As an investment banker, 30-year-old Zou knows the importance of building confidence with clients. At the indoor equestrian park, he insist that a similar form of "trust and tacit understanding" is essential between horse and rider.
Despite his busy job and concerns from his family over his safety, Zou has enjoyed the sport for the past three years.
"The busier my work is, the more reason I have to do equestrian. It's a good way to escape the pressures of work and release myself," said Zou, who visits the club on average four days per week.
Chen Che, competition and promotion director for the Beijing Turf and Equestrian Association, said that equestrian in China has grown rapidly since the 2008 Beijing Olympics.
Over the past five years, Beijing has stayed in the global equestrian spotlight by hosting a series of high-level competitions, including the International Equestrian Federation (FEI) World Cup Jumping China League, Longines Equestrian Beijing Masters and China Equestrian Tour.

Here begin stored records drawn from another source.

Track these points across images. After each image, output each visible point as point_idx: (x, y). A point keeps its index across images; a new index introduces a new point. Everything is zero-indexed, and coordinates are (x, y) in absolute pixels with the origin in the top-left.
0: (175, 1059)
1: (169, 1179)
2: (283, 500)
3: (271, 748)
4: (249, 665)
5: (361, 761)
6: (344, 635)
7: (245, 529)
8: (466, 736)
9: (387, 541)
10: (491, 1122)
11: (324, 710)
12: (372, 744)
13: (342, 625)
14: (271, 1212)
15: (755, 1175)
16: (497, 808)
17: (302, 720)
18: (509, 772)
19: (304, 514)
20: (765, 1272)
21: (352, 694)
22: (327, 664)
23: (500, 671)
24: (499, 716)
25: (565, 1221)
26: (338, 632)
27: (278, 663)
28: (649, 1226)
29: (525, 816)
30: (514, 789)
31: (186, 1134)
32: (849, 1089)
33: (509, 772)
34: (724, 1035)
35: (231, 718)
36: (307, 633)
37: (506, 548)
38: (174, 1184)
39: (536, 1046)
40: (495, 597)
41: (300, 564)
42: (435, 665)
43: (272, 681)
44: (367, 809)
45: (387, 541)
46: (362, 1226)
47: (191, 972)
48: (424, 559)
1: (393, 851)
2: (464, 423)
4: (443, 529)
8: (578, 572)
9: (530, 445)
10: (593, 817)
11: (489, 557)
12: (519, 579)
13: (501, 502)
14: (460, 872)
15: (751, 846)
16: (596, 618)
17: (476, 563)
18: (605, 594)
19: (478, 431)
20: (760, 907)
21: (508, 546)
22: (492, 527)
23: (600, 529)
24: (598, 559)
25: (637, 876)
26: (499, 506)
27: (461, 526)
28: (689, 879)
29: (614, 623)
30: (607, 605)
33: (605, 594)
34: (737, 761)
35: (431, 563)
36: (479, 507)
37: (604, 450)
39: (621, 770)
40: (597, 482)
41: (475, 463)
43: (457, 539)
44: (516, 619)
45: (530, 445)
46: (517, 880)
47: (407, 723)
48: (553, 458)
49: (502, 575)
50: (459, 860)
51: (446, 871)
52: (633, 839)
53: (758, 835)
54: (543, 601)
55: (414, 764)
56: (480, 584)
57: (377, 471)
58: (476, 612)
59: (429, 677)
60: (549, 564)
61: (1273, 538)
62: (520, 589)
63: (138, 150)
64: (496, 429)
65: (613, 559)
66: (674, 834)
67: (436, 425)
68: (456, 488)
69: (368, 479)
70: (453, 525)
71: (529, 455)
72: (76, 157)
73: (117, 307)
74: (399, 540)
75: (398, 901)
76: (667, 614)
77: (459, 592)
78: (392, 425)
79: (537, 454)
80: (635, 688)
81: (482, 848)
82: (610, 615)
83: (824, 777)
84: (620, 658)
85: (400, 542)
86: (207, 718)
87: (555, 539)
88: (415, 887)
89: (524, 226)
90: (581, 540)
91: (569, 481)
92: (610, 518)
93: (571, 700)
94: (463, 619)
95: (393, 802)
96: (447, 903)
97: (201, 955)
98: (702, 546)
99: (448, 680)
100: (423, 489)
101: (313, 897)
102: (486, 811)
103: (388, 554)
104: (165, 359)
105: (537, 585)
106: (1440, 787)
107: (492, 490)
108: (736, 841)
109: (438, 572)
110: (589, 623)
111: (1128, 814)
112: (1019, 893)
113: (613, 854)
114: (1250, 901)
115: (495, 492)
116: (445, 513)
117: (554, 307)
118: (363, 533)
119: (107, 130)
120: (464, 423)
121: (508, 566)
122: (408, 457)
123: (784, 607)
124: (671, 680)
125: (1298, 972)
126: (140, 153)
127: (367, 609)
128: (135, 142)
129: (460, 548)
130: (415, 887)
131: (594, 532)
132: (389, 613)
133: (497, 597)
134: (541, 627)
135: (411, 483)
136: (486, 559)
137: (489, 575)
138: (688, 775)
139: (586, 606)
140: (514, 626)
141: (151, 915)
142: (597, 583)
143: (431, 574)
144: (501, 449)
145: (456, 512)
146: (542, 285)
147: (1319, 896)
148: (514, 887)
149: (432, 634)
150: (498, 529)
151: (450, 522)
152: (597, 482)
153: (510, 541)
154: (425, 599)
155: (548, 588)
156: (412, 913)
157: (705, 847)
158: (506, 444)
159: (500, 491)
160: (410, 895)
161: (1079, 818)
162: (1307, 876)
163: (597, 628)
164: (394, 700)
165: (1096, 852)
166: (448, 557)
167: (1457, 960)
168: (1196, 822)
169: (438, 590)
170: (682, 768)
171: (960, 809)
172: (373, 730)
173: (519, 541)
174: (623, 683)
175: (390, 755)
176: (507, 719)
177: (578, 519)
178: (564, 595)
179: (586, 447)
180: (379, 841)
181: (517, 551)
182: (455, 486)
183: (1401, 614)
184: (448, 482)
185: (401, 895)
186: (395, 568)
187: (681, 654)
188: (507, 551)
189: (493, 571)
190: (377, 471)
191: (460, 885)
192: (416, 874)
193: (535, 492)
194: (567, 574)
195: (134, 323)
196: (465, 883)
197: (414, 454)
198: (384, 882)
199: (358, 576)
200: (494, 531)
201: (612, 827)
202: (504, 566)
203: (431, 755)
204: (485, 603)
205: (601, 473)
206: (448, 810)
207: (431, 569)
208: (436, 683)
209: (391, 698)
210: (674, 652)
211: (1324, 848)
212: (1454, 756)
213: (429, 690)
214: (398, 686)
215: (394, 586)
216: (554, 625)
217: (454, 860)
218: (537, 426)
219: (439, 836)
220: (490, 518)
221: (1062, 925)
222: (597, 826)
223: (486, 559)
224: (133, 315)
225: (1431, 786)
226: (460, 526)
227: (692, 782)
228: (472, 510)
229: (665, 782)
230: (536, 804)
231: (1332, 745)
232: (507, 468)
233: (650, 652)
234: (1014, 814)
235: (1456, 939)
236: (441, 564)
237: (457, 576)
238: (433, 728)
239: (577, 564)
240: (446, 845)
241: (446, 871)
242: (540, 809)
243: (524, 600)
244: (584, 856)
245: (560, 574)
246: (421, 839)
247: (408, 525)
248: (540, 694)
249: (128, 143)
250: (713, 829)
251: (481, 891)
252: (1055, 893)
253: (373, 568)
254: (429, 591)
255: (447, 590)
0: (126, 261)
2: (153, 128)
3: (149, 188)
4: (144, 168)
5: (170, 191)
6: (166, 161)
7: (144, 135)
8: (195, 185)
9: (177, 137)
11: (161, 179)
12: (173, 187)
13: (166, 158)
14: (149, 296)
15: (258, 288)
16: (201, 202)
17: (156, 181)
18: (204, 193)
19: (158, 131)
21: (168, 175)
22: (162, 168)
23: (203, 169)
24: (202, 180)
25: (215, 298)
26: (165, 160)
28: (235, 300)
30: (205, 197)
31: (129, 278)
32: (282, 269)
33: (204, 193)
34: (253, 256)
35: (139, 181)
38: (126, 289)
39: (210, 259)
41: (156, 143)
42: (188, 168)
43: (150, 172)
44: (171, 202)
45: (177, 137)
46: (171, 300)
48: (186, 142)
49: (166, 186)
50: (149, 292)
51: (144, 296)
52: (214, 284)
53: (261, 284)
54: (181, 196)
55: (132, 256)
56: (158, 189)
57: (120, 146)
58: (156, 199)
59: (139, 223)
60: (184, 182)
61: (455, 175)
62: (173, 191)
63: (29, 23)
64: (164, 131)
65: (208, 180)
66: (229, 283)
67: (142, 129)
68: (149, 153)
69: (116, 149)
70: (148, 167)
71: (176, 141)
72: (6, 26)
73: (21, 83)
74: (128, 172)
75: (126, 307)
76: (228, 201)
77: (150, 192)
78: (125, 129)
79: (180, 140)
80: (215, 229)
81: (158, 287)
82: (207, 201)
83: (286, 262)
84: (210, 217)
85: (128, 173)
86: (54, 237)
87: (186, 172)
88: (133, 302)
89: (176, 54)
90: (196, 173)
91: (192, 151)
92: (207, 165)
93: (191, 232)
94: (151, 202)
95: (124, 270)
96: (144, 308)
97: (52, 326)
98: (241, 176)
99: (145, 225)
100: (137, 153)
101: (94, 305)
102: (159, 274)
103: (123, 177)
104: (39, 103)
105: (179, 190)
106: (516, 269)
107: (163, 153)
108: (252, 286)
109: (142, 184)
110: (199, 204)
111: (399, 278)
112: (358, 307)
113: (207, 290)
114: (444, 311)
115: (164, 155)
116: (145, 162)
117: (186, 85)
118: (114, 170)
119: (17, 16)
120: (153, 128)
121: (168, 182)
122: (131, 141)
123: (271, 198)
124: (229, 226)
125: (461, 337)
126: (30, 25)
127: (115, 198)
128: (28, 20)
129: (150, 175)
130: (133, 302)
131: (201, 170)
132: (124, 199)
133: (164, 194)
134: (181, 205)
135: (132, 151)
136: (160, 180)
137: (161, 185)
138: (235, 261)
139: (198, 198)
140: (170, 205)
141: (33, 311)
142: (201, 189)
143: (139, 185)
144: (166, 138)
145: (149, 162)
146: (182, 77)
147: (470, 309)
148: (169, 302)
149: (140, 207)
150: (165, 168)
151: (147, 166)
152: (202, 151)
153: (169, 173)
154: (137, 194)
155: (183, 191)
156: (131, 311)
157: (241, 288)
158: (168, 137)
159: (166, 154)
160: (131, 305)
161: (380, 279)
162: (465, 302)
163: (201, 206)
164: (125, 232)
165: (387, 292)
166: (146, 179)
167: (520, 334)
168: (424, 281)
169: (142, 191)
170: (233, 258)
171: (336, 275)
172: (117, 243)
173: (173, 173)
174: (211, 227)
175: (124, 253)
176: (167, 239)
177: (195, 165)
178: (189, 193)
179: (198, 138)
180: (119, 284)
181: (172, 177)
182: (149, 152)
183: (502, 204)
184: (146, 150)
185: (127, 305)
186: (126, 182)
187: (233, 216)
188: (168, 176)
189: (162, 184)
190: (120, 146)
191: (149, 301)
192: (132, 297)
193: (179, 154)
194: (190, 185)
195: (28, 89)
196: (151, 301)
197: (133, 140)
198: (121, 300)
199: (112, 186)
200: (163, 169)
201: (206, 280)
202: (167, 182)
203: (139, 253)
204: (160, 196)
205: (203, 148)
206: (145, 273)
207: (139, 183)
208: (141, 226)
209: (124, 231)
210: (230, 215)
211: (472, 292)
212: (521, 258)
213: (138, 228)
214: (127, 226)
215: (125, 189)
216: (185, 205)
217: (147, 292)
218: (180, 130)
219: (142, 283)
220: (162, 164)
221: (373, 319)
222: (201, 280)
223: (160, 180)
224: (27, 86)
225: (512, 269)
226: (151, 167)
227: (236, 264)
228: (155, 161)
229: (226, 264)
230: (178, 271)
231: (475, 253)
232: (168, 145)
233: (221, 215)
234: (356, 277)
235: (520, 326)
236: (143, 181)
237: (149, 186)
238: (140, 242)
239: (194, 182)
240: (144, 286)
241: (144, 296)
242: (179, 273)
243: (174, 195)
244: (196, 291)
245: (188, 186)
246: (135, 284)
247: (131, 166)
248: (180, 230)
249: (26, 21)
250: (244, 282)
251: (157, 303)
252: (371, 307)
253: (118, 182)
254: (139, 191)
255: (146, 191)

Beijing is China's "equestrian capital," being home to more than 100 equestrian clubs and 80 percent of the country's top 50 horsemen and women, Chen said.
More than 100,000 people, including club members, horse riding enthusiasts and those who help care for and train around 5,000 horses, are involved in the equestrian scene in Beijing, Chen said.
Although it's often better to take up the sport at an earlier age, older riders can thrive at equestrian within a few years with disciplined training.
"You can start this sport at any age. Many riders who have represented China's national equestrian team, such as Huang Zuping and Li Zhenqiang, learned to ride as adults. Now, they are the top horsemen in China," Chen said.